The novel starts with the foreboding words, “They say it makes your eyes bleed” about what happens when the time comes for a declining child to be taken to the Sanatorium in the Death House. The presence of the Sanatorium and what lies within haunt every page of the novel and every character within.
Sarah Pinborough has many credits to her writing career, including writing Torchwood novels and a horror series called The Dog Faced Gods, but The Death House will be the novel that makes her one of the most important science fiction and horror writers in the United Kingdom in the next few years.
In Toby, Pinborough creates a typical adolescent boy taken away from home and builds fear around him. The Death House creates a stunning atmosphere and rarely is anything discovered. Some may find the lack of exposition about the history of the world, the house, and some characters such as Matron excruciatingly vague; but these are things Toby doesn’t know, and we as readers share his curiosity and discover himself, love and his fate. We can only guess at the history of the defective genes and how the Matron can treat the children like stock in a shop as Toby puts it.
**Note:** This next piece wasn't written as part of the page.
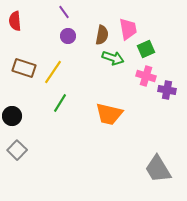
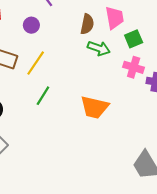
purple circle: (68, 36) -> (31, 25), moved

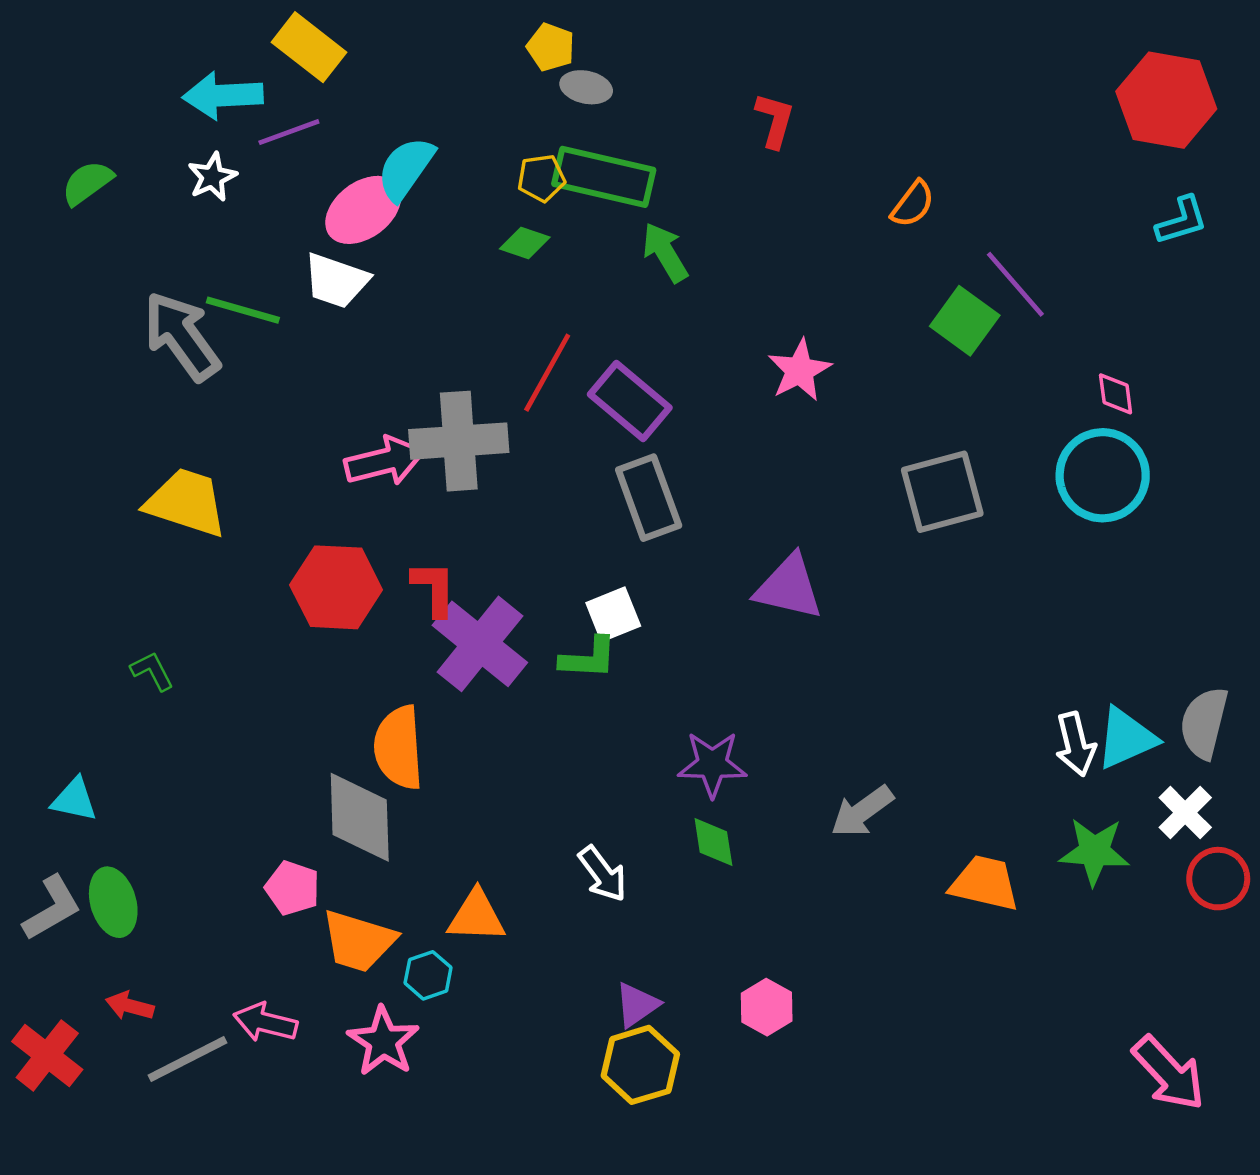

The children’s consciousness is taken away from them through mundaneness, monotony, endless blood tests and pills. Toby’s journey is an attempt to reclaim that consciousness. To wake up and discover that no matter how bleak things can be, we are left with love and the thing that makes us feel alive is hope in the darkest of times. The haunting alternative vision is reminiscent of Kazuo Ishiguro’s Never Let Me Go, both deal with troubling themes and make us ask moral questions of ourselves and both make us feel what it is to human and alive on this earth.
The Death House is a stunning novel, and a harsh reminder that our lives are simply fragile, fleeting, heartbreaking and most likely destined to end long before we want.